What you will do: In the copy of the lines below, leave out pictures and print everything else exactly.

Exercise data:
BEGIN
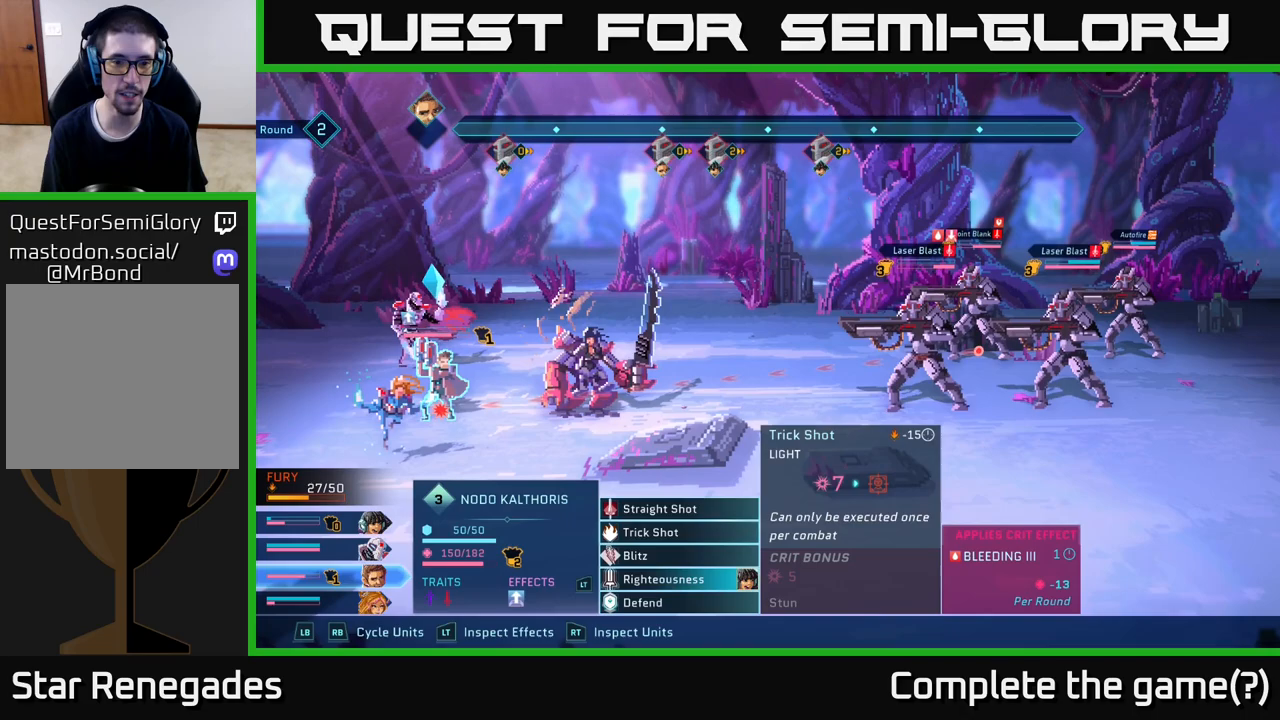
{"buttons": [], "left_stick": "up", "right_stick": "center", "events": [[150, "left_stick", "down"], [333, "left_stick", "center"], [483, "left_stick", "up"]]}
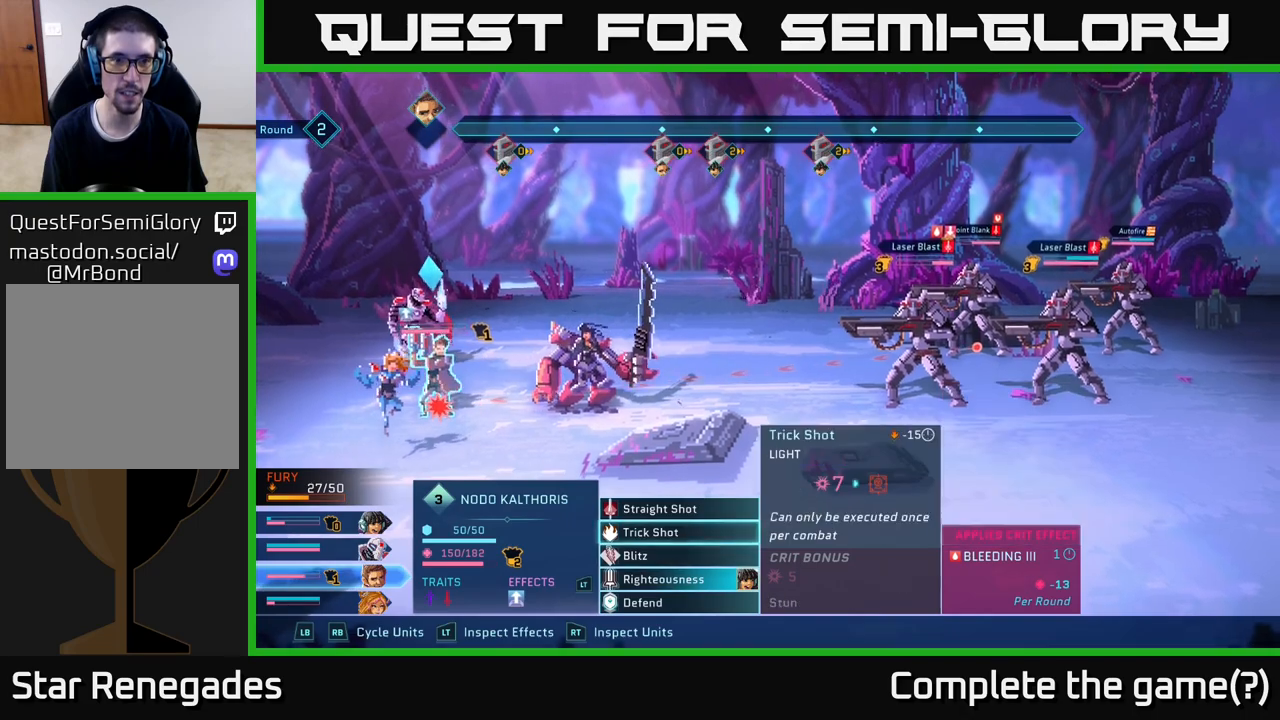
{"buttons": [], "left_stick": "center", "right_stick": "center", "events": [[167, "left_stick", "center"], [267, "A", "down"], [367, "A", "up"]]}
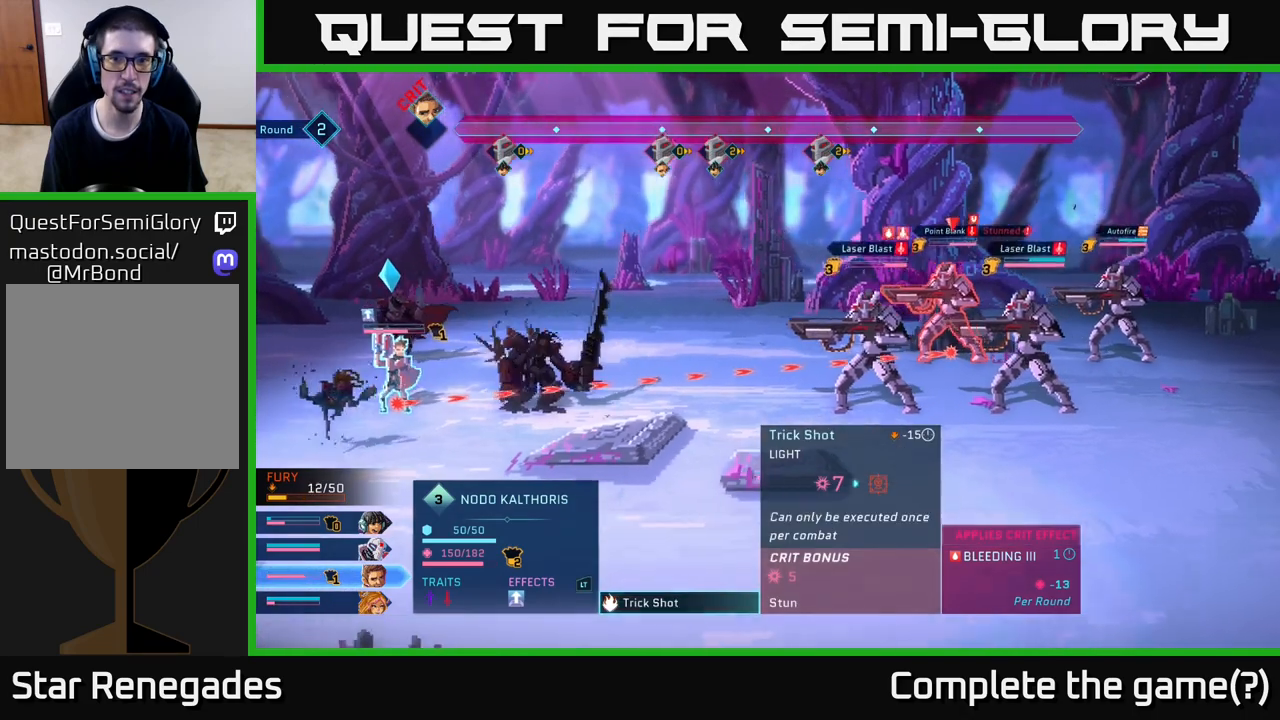
{"buttons": [], "left_stick": "center", "right_stick": "center", "events": [[133, "left_stick", "down"], [333, "left_stick", "center"]]}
END
Response to the exercise:
{"buttons": [], "left_stick": "up", "right_stick": "center", "events": [[150, "left_stick", "down"], [333, "left_stick", "center"], [483, "left_stick", "up"]]}
{"buttons": [], "left_stick": "center", "right_stick": "center", "events": [[167, "left_stick", "center"], [267, "A", "down"], [367, "A", "up"]]}
{"buttons": [], "left_stick": "center", "right_stick": "center", "events": [[133, "left_stick", "down"], [333, "left_stick", "center"]]}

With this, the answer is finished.